**What is being asked**: The listing is to be reproduced in full, with no character altered.

##############################

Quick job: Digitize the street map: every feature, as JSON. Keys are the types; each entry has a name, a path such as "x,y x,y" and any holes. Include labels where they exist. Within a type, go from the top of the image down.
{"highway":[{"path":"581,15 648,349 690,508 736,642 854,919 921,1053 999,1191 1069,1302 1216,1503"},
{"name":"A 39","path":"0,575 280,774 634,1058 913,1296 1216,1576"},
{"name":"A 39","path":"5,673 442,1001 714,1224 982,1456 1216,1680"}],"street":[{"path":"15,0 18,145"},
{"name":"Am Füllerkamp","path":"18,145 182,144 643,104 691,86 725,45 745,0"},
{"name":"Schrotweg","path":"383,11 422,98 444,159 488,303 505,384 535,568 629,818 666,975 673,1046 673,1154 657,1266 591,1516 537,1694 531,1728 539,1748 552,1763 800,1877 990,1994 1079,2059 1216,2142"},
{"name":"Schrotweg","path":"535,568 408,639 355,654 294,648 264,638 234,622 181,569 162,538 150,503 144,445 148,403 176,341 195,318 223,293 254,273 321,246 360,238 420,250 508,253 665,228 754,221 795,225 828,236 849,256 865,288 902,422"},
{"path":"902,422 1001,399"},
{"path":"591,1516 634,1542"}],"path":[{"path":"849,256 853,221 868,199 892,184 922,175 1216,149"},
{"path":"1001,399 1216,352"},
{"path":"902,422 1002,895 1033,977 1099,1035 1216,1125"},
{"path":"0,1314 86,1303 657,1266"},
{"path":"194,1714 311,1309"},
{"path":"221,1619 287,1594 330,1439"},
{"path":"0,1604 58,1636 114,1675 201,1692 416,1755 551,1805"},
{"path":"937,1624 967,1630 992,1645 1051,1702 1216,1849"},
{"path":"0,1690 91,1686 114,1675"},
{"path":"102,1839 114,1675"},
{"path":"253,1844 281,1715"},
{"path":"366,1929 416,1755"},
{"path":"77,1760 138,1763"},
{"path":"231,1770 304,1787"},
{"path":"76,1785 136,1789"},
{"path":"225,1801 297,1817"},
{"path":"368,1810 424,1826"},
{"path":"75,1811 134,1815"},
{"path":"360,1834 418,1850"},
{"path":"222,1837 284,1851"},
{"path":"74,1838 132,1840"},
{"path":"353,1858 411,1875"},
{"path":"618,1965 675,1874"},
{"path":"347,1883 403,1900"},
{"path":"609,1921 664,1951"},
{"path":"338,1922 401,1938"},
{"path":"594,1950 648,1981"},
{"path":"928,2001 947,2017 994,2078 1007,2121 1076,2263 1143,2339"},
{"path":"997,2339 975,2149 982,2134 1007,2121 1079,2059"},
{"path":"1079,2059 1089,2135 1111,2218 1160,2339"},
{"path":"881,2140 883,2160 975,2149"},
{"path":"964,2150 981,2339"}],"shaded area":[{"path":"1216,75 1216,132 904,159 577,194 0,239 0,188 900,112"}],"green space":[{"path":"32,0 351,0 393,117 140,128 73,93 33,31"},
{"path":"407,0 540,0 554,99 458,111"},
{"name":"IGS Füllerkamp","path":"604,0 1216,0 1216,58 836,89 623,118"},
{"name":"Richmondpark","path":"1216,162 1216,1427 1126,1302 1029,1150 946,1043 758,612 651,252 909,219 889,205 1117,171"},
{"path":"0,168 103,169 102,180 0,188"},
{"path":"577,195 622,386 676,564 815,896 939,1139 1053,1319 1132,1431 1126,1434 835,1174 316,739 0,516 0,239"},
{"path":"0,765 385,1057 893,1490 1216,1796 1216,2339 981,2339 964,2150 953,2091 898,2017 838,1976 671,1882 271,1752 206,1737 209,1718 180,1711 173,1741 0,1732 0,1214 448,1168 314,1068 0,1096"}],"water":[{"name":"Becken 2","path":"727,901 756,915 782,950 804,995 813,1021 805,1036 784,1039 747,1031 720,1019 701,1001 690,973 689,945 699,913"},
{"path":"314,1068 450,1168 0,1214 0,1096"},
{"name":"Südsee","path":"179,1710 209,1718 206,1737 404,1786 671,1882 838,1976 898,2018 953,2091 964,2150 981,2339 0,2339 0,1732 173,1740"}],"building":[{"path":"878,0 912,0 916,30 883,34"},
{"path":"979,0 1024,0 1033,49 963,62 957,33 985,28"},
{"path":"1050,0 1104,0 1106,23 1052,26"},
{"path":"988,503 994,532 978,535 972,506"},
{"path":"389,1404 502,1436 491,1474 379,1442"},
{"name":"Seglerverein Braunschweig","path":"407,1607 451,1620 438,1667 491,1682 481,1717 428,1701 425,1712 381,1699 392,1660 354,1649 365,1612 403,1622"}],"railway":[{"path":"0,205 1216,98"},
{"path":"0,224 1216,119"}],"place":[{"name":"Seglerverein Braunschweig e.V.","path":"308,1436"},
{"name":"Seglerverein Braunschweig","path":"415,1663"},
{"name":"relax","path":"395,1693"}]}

##############################

**Task response**:
Quick job: Digitize the street map: every feature, as JSON. Keys are the types; each entry has a name, a path such as "x,y x,y" and any holes. Include labels where they exist. Within a type, go from the top of the image down.
{"highway":[{"path":"581,15 648,349 690,508 736,642 854,919 921,1053 999,1191 1069,1302 1216,1503"},
{"name":"A 39","path":"0,575 280,774 634,1058 913,1296 1216,1576"},
{"name":"A 39","path":"5,673 442,1001 714,1224 982,1456 1216,1680"}],"street":[{"path":"15,0 18,145"},
{"name":"Am Füllerkamp","path":"18,145 182,144 643,104 691,86 725,45 745,0"},
{"name":"Schrotweg","path":"383,11 422,98 444,159 488,303 505,384 535,568 629,818 666,975 673,1046 673,1154 657,1266 591,1516 537,1694 531,1728 539,1748 552,1763 800,1877 990,1994 1079,2059 1216,2142"},
{"name":"Schrotweg","path":"535,568 408,639 355,654 294,648 264,638 234,622 181,569 162,538 150,503 144,445 148,403 176,341 195,318 223,293 254,273 321,246 360,238 420,250 508,253 665,228 754,221 795,225 828,236 849,256 865,288 902,422"},
{"path":"902,422 1001,399"},
{"path":"591,1516 634,1542"}],"path":[{"path":"849,256 853,221 868,199 892,184 922,175 1216,149"},
{"path":"1001,399 1216,352"},
{"path":"902,422 1002,895 1033,977 1099,1035 1216,1125"},
{"path":"0,1314 86,1303 657,1266"},
{"path":"194,1714 311,1309"},
{"path":"221,1619 287,1594 330,1439"},
{"path":"0,1604 58,1636 114,1675 201,1692 416,1755 551,1805"},
{"path":"937,1624 967,1630 992,1645 1051,1702 1216,1849"},
{"path":"0,1690 91,1686 114,1675"},
{"path":"102,1839 114,1675"},
{"path":"253,1844 281,1715"},
{"path":"366,1929 416,1755"},
{"path":"77,1760 138,1763"},
{"path":"231,1770 304,1787"},
{"path":"76,1785 136,1789"},
{"path":"225,1801 297,1817"},
{"path":"368,1810 424,1826"},
{"path":"75,1811 134,1815"},
{"path":"360,1834 418,1850"},
{"path":"222,1837 284,1851"},
{"path":"74,1838 132,1840"},
{"path":"353,1858 411,1875"},
{"path":"618,1965 675,1874"},
{"path":"347,1883 403,1900"},
{"path":"609,1921 664,1951"},
{"path":"338,1922 401,1938"},
{"path":"594,1950 648,1981"},
{"path":"928,2001 947,2017 994,2078 1007,2121 1076,2263 1143,2339"},
{"path":"997,2339 975,2149 982,2134 1007,2121 1079,2059"},
{"path":"1079,2059 1089,2135 1111,2218 1160,2339"},
{"path":"881,2140 883,2160 975,2149"},
{"path":"964,2150 981,2339"}],"shaded area":[{"path":"1216,75 1216,132 904,159 577,194 0,239 0,188 900,112"}],"green space":[{"path":"32,0 351,0 393,117 140,128 73,93 33,31"},
{"path":"407,0 540,0 554,99 458,111"},
{"name":"IGS Füllerkamp","path":"604,0 1216,0 1216,58 836,89 623,118"},
{"name":"Richmondpark","path":"1216,162 1216,1427 1126,1302 1029,1150 946,1043 758,612 651,252 909,219 889,205 1117,171"},
{"path":"0,168 103,169 102,180 0,188"},
{"path":"577,195 622,386 676,564 815,896 939,1139 1053,1319 1132,1431 1126,1434 835,1174 316,739 0,516 0,239"},
{"path":"0,765 385,1057 893,1490 1216,1796 1216,2339 981,2339 964,2150 953,2091 898,2017 838,1976 671,1882 271,1752 206,1737 209,1718 180,1711 173,1741 0,1732 0,1214 448,1168 314,1068 0,1096"}],"water":[{"name":"Becken 2","path":"727,901 756,915 782,950 804,995 813,1021 805,1036 784,1039 747,1031 720,1019 701,1001 690,973 689,945 699,913"},
{"path":"314,1068 450,1168 0,1214 0,1096"},
{"name":"Südsee","path":"179,1710 209,1718 206,1737 404,1786 671,1882 838,1976 898,2018 953,2091 964,2150 981,2339 0,2339 0,1732 173,1740"}],"building":[{"path":"878,0 912,0 916,30 883,34"},
{"path":"979,0 1024,0 1033,49 963,62 957,33 985,28"},
{"path":"1050,0 1104,0 1106,23 1052,26"},
{"path":"988,503 994,532 978,535 972,506"},
{"path":"389,1404 502,1436 491,1474 379,1442"},
{"name":"Seglerverein Braunschweig","path":"407,1607 451,1620 438,1667 491,1682 481,1717 428,1701 425,1712 381,1699 392,1660 354,1649 365,1612 403,1622"}],"railway":[{"path":"0,205 1216,98"},
{"path":"0,224 1216,119"}],"place":[{"name":"Seglerverein Braunschweig e.V.","path":"308,1436"},
{"name":"Seglerverein Braunschweig","path":"415,1663"},
{"name":"relax","path":"395,1693"}]}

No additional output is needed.